§ **Consigne**: Réécris toutes ces lignes en remplaçant chaque « pass » par « 通过 », sans rien modifier d'autre. Laisse les images de côté dans ta réponse.

Entrées enregistrées:
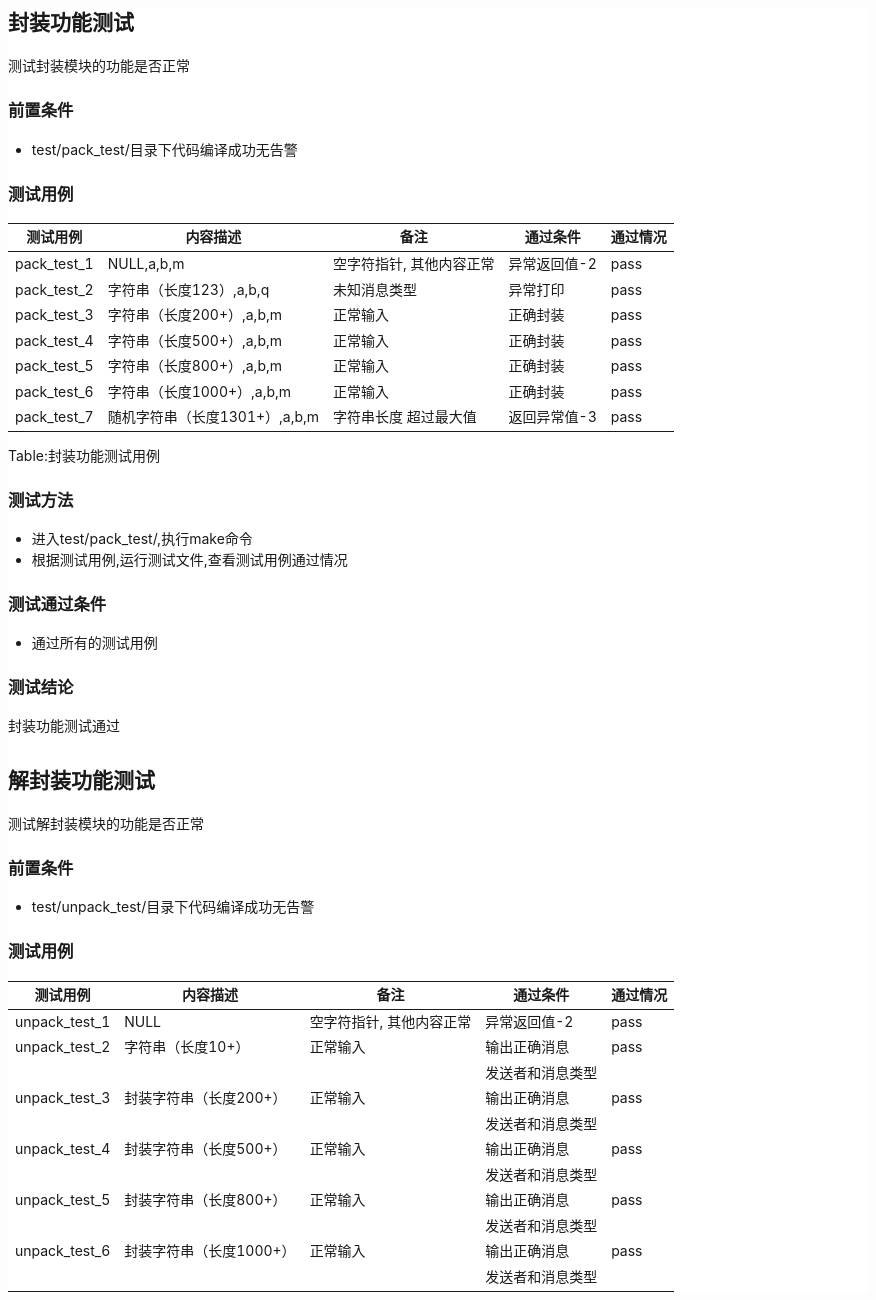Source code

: 

## 封装功能测试
测试封装模块的功能是否正常
### 前置条件
+ test/pack_test/目录下代码编译成功无告警
### 测试用例
| 测试用例    | 内容描述                      | 备注                      | 通过条件     | 通过情况 |
| ----------- | ----------------------------- | ------------------------- | ------------ | -------- |
| pack_test_1 | NULL,a,b,m                    | 空字符指针,  其他内容正常 | 异常返回值-2 | pass     |
| pack_test_2 | 字符串（长度123）,a,b,q       | 未知消息类型              | 异常打印     | pass     |
| pack_test_3 | 字符串（长度200+）,a,b,m      | 正常输入                  | 正确封装     | pass     |
| pack_test_4 | 字符串（长度500+）,a,b,m      | 正常输入                  | 正确封装     | pass     |
| pack_test_5 | 字符串（长度800+）,a,b,m      | 正常输入                  | 正确封装     | pass     |
| pack_test_6 | 字符串（长度1000+）,a,b,m     | 正常输入                  | 正确封装     | pass     |
| pack_test_7 | 随机字符串（长度1301+）,a,b,m | 字符串长度  超过最大值    | 返回异常值-3 | pass     |
Table:封装功能测试用例

### 测试方法
+ 进入test/pack_test/,执行make命令
+ 根据测试用例,运行测试文件,查看测试用例通过情况
### 测试通过条件
+ 通过所有的测试用例
### 测试结论
封装功能测试通过




## 解封装功能测试
测试解封装模块的功能是否正常
### 前置条件
+ test/unpack_test/目录下代码编译成功无告警
### 测试用例

| 测试用例      | 内容描述                | 备注                      | 通过条件         | 通过情况 |
| ------------- | ----------------------- | ------------------------- | ---------------- | -------- |
| unpack_test_1 | NULL                    | 空字符指针,  其他内容正常 | 异常返回值-2     | pass     |
| unpack_test_2 | 字符串（长度10+）       | 正常输入                  | 输出正确消息     | pass     |
|               |                         |                           | 发送者和消息类型 |          |
| unpack_test_3 | 封装字符串（长度200+）  | 正常输入                  | 输出正确消息     | pass     |
|               |                         |                           | 发送者和消息类型 |          |
| unpack_test_4 | 封装字符串（长度500+）  | 正常输入                  | 输出正确消息     | pass     |
|               |                         |                           | 发送者和消息类型 |          |
| unpack_test_5 | 封装字符串（长度800+）  | 正常输入                  | 输出正确消息     | pass     |
|               |                         |                           | 发送者和消息类型 |          |
| unpack_test_6 | 封装字符串（长度1000+） | 正常输入                  | 输出正确消息     | pass     |
|               |                         |                           | 发送者和消息类型 |          |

§ **Corrigé**:
Source code

: 

## 封装功能测试
测试封装模块的功能是否正常
### 前置条件
+ test/pack_test/目录下代码编译成功无告警
### 测试用例
| 测试用例    | 内容描述                      | 备注                      | 通过条件     | 通过情况 |
| ----------- | ----------------------------- | ------------------------- | ------------ | -------- |
| pack_test_1 | NULL,a,b,m                    | 空字符指针,  其他内容正常 | 异常返回值-2 | 通过     |
| pack_test_2 | 字符串（长度123）,a,b,q       | 未知消息类型              | 异常打印     | 通过     |
| pack_test_3 | 字符串（长度200+）,a,b,m      | 正常输入                  | 正确封装     | 通过     |
| pack_test_4 | 字符串（长度500+）,a,b,m      | 正常输入                  | 正确封装     | 通过     |
| pack_test_5 | 字符串（长度800+）,a,b,m      | 正常输入                  | 正确封装     | 通过     |
| pack_test_6 | 字符串（长度1000+）,a,b,m     | 正常输入                  | 正确封装     | 通过     |
| pack_test_7 | 随机字符串（长度1301+）,a,b,m | 字符串长度  超过最大值    | 返回异常值-3 | 通过     |
Table:封装功能测试用例

### 测试方法
+ 进入test/pack_test/,执行make命令
+ 根据测试用例,运行测试文件,查看测试用例通过情况
### 测试通过条件
+ 通过所有的测试用例
### 测试结论
封装功能测试通过




## 解封装功能测试
测试解封装模块的功能是否正常
### 前置条件
+ test/unpack_test/目录下代码编译成功无告警
### 测试用例

| 测试用例      | 内容描述                | 备注                      | 通过条件         | 通过情况 |
| ------------- | ----------------------- | ------------------------- | ---------------- | -------- |
| unpack_test_1 | NULL                    | 空字符指针,  其他内容正常 | 异常返回值-2     | 通过     |
| unpack_test_2 | 字符串（长度10+）       | 正常输入                  | 输出正确消息     | 通过     |
|               |                         |                           | 发送者和消息类型 |          |
| unpack_test_3 | 封装字符串（长度200+）  | 正常输入                  | 输出正确消息     | 通过     |
|               |                         |                           | 发送者和消息类型 |          |
| unpack_test_4 | 封装字符串（长度500+）  | 正常输入                  | 输出正确消息     | 通过     |
|               |                         |                           | 发送者和消息类型 |          |
| unpack_test_5 | 封装字符串（长度800+）  | 正常输入                  | 输出正确消息     | 通过     |
|               |                         |                           | 发送者和消息类型 |          |
| unpack_test_6 | 封装字符串（长度1000+） | 正常输入                  | 输出正确消息     | 通过     |
|               |                         |                           | 发送者和消息类型 |          |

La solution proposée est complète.